Flushing a flow cell
Flushing a flow cell
1h
1h
Stop sequencing run.
Prepare flow cell wash mix and gently mix by pipetting.
| A | B | |
| Component | Volume | |
| Wash Mix (WMX) | 2 µL | |
| Wash Diluent (DIL) | 398 µL | |
| Total | 400 µL |
WMX and DIL are supplied in the Flow Cell Wash Kit. WMX contains DNase I.
Remove fluid in the waste channel via the waste port.
Note
Ensure that both the priming port and SpotON sample port are closed.
Use P1000 micropipette.
Open the priming port cover of the flow cell.
[Optional] If necessary, remove air bubbles under the cover by following the procedure in Step 35.
Load 400 µL of the wash mix (from Step 46) into the flow cell via the priming port.
Note
Use P1000 micropipette. Avoid introducing air.
Close the priming port.
Wait for 01:00:00 to digest remaining DNA on the flow cell.
1h
Remove fluid in the waste channel via the waste port.
Note
Ensure that both the priming port and SpotON sample port are closed.
Use P1000 micropipette.
Open the priming port cover of the flow cell.
[Optional] If necessary, remove air bubbles under the cover by following the procedure in Step 35.
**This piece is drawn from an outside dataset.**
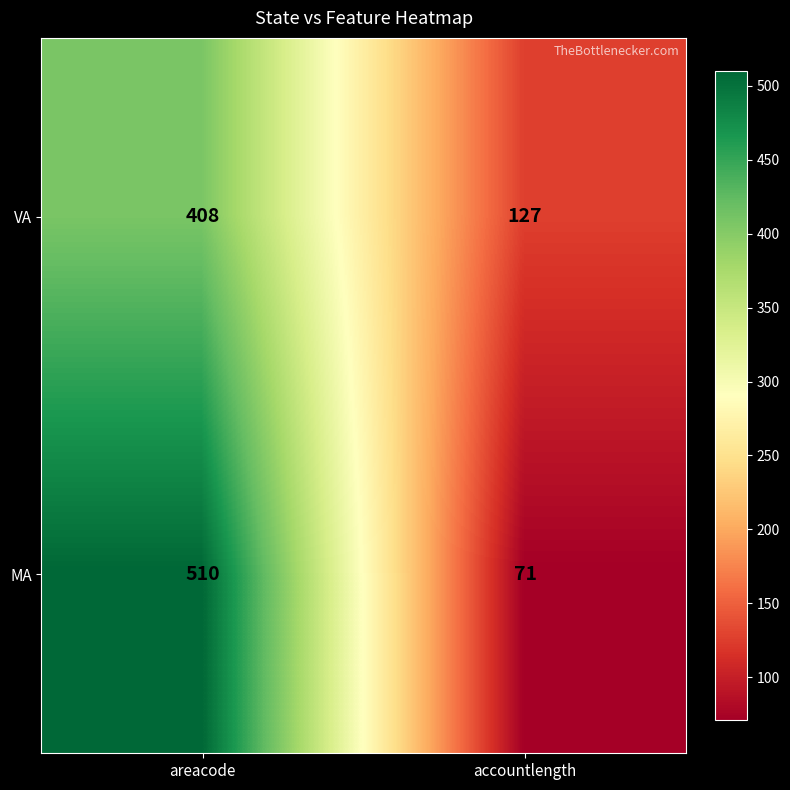

What is the difference between the maximum and minimum values in the MA series?

439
Load 500 µL of Storage Buffer (S) into the flow cell via the priming port.
Note
Buffer S is supplied in the Flow Cell Wash Kit.
Use P1000 micropipette. Avoid introducing air.
Close the priming port.
Remove fluid in the waste channel via the waste port.
Note
Ensure that both the priming port and SpotON sample port are closed.
Use P1000 micropipette.
Store the flow cell at 4 °C for subsequent use.